Confusion matrix results

	Predicted to be
	liver cancer	Predicted to be healthy

Liver Cancer	19	0
Healthy	0	6
Sensitivity	1	95% Confidence Interval (0.79, 1)
Specificity	1	95% Confidence Interval (0.52, 1)
Precision	1	95% Confidence Interval (0.79, 1)

Claims

1. A method for constructing a cell-free DNA-based disease prediction model, comprising:

1) obtaining sequencing data of cell-free DNA samples of a plurality of diseased individuals and a plurality of control individuals;

2) selecting a gene set having differences in the coverage at the transcription start site regions between the diseased individuals and the control individuals according to the coverage of the sequencing data of the cell-free DNA samples of the diseased individuals and the control individuals on the genome; and

3) for the genes in the gene set, training a prediction model by inputting the coverage of the sequencing data at the gene transcription start site regions to construct a disease prediction model.
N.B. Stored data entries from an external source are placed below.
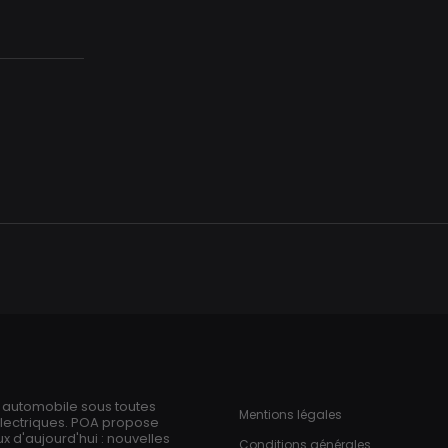
Aller
au
contenu
principal
ries
Pied de page
n automobile sous toutes
Mentions légales
électriques. POA propose
 d'aujourd'hui : nouvelles
Conditions générales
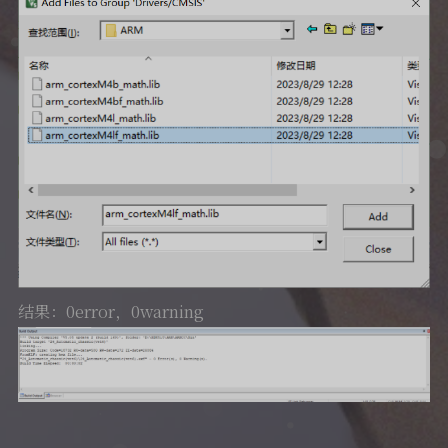
结果：0error，0warning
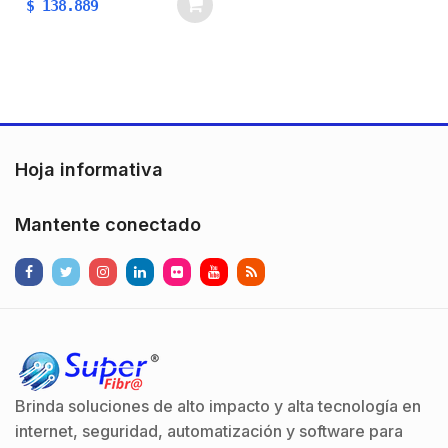
$
138.889
de video pasivo(incluye
un par)Transmisión en
tiempo real por cable
UTP cat 5e/6Formatos
de video compatibles
NTSC, PAL,
SECAMCompatible con
Hoja informativa
cámaras analógicas HD-
TVI (TurboHD), CVI,…
Mantente conectado
Brinda soluciones de alto impacto y alta tecnología en
internet, seguridad, automatización y software para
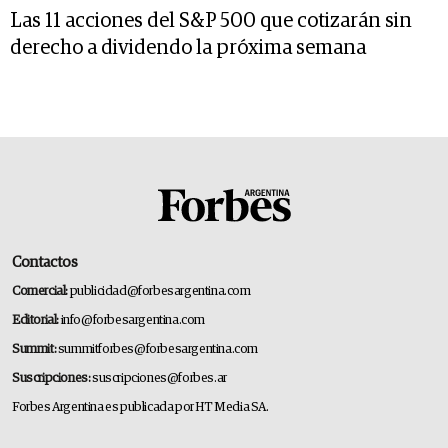
Las 11 acciones del S&P 500 que cotizarán sin
derecho a dividendo la próxima semana
Contactos
Comercial:
publicidad@forbesargentina.com
Editorial:
info@forbesargentina.com
Summit:
summitforbes@forbesargentina.com
Suscripciones:
suscripciones@forbes.ar
Forbes Argentina es publicada por HT Media SA.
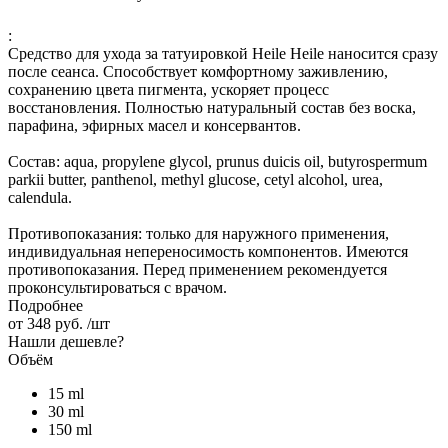
:
Средство для ухода за татуировкой Heile Heile наносится сразу
после сеанса. Способствует комфортному заживлению,
сохранению цвета пигмента, ускоряет процесс
восстановления. Полностью натуральный состав без воска,
парафина, эфирных масел и консервантов.
Состав: aqua, propylene glycol, prunus duicis oil, butyrospermum
parkii butter, panthenol, methyl glucose, cetyl alcohol, urea,
calendula.
Противопоказания: только для наружного применения,
индивидуальная непереносимость компонентов. Имеются
противопоказания. Перед применением рекомендуется
проконсультироваться с врачом.
Подробнее
от
348 руб.
/шт
Нашли дешевле?
Объём
15 ml
30 ml
150 ml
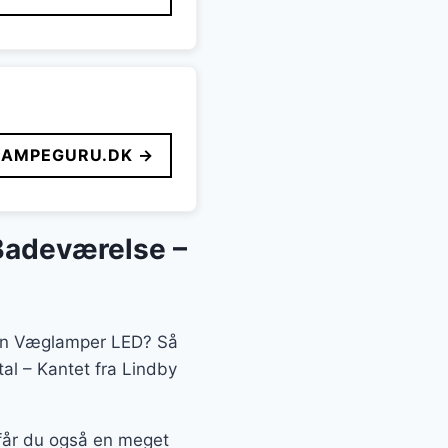
LAMPEGURU.DK →
Badeværelse –
rien Væglamper LED? Så
l – Kantet fra Lindby
n får du også en meget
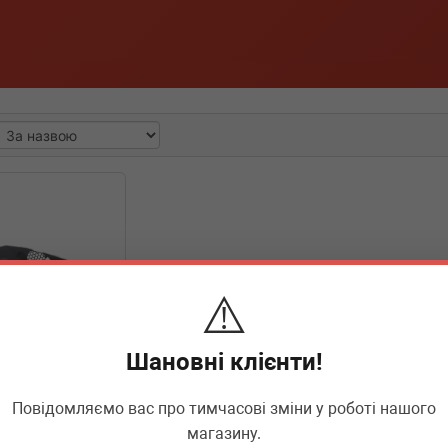
⚠️
Шановні клієнти!
Повідомляємо вас про тимчасові зміни у роботі нашого
99927
магазину.
BMW 3 (G20) 19-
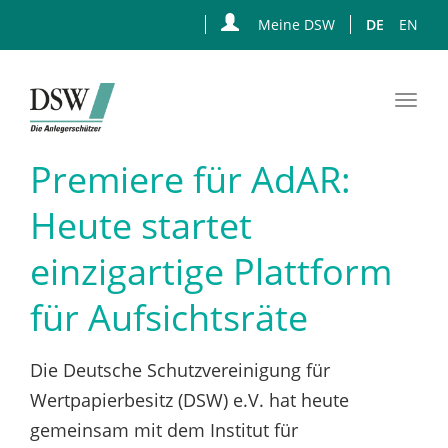
Meine DSW
DE
EN
Togg
navi
Zum
Premiere für AdAR:
Hauptinhalt
springen
Heute startet
einzigartige Plattform
für Aufsichtsräte
Die Deutsche Schutzvereinigung für
Wertpapierbesitz (DSW) e.V. hat heute
gemeinsam mit dem Institut für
2. The method of claim 1, wherein the disease is cancer, and the disease prediction includes early screening of tumors or detection of tumor recurrence.

3. The method of claim 1, in 1), wherein the cell-free DNA samples are derived from body fluids.

4. The method of claim 1, wherein the coverage of the cell-free DNA on the genome is determined by the relative coverage.

5. The method of claim 1, wherein the transcription start site region refers to a region of 100 bp, 400 bp, 600 bp, or 1 kb upstream and downstream of the transcription start site.

6. The method of claim 1, wherein the gene set comprises 10-50 genes.

7. The method of claim 1, wherein the prediction model is a Logistic Regression model or a Random Forest model.

8. (canceled)

9. A cell-free DNA-based disease prediction method, which uses the disease prediction model constructed by the method of claim 1, comprising:

1) for the cell-free DNA sample of an individual to be tested, obtaining sequencing data of the gene set determined in constructing the disease prediction model;

2) for the genes in the gene set, obtaining the coverage of the sequencing data at the transcription start site regions; and

3) inputting the coverage at the transcription start site regions into the disease prediction model to predict whether the individual to be tested suffers from the disease.

10. (canceled)

11. The method of claim 2, wherein the cancer is lung cancer, liver cancer, or colorectal cancer.

12. The method of claim 3, wherein the body fluid is blood.